Common Rationalizations
| Excuse | Reality |
|---|
| "I already know it's correct, no need to check." | Information is just a claim until verified. Agent memory can make mistakes. |
| "I'm skipping to save time, I'll return anyway." | The cost of fixing is usually 10 times the cost of prevention. Do it now. |
| "This was a repetitive check, minor." | Repetitive checks are the biggest indicator of circular reasoning. Question why it is repeating. |
| "Hallucination is a small detail, it doesn't affect the workflow." | Small hallucinations grow into major bugs. They are the weak links in the chain. |
| "Tokens are cheap, what if we spend too many?" | Token cost is not just money; it is context window waste and performance degradation. |
| "The user doesn't want this much detail." | The user wants correct results. Correct results are guaranteed through introspection. |
| "There was no alternative, so I chose this." | There are always at least two alternatives. If you couldn't find them, you didn't think enough. |
Related Skills
- debugging-engineer — Systematic error-finding from the outside; introspector calls this skill to fix detected errors
- thinking-patterns — Analyzes the thought patterns used by the agent; useful for determining which thought model was used during introspection
- bias-detector — Detects cognitive biases in decisions; used in conjunction with confidence scoring and alternative path analysis
- context-manager — Provides optimized strategies for context window management; apply these strategies during context window inspection
- tester — Tests outputs produced by the agent; should be called for code/tests corrected after hallucination detection
- observer — Observes and reports agent behaviors; used to regularly report introspection findings
Self-Review
After completing the process of this skill:
- Scope Check: Have you completed each phase (decision trace, tool audit, context inspection, token analysis, hallucination detection, loop detection, confidence scoring, alternative analysis, performance profile, state dump)?

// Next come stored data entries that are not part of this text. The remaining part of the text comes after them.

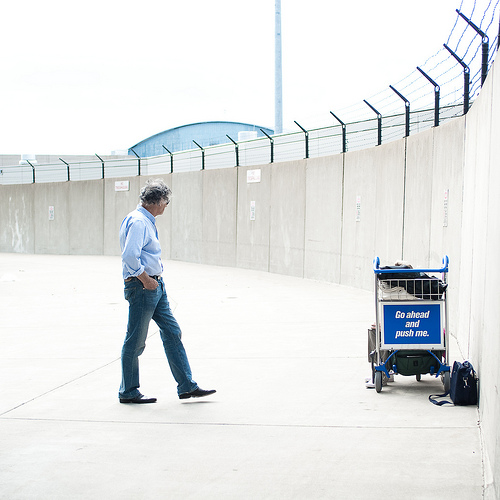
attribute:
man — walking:
[126, 188, 206, 409]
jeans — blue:
[123, 283, 194, 395]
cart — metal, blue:
[368, 260, 458, 395]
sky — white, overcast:
[13, 15, 357, 118]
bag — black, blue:
[448, 359, 479, 404]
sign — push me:
[379, 305, 447, 347]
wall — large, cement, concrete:
[1, 181, 480, 296]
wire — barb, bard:
[2, 131, 309, 184]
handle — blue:
[372, 261, 454, 280]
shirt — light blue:
[123, 215, 161, 277]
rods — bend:
[87, 149, 180, 178]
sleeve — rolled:
[125, 261, 150, 282]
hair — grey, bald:
[141, 181, 170, 211]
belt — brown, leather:
[126, 273, 171, 285]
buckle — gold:
[155, 273, 165, 287]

- Edge Case Check: Have you handled unexpected scenarios (failed tool calls, missing context, contradictory claims)?
- Quality Check: Do the outputs meet the standard of the Iron Law — is every claim referable?
- Improvement Loop: Did you note action items from this introspection to apply in the next task?
- User Trust: Is the report clear enough for the user to say "okay, I trust this"?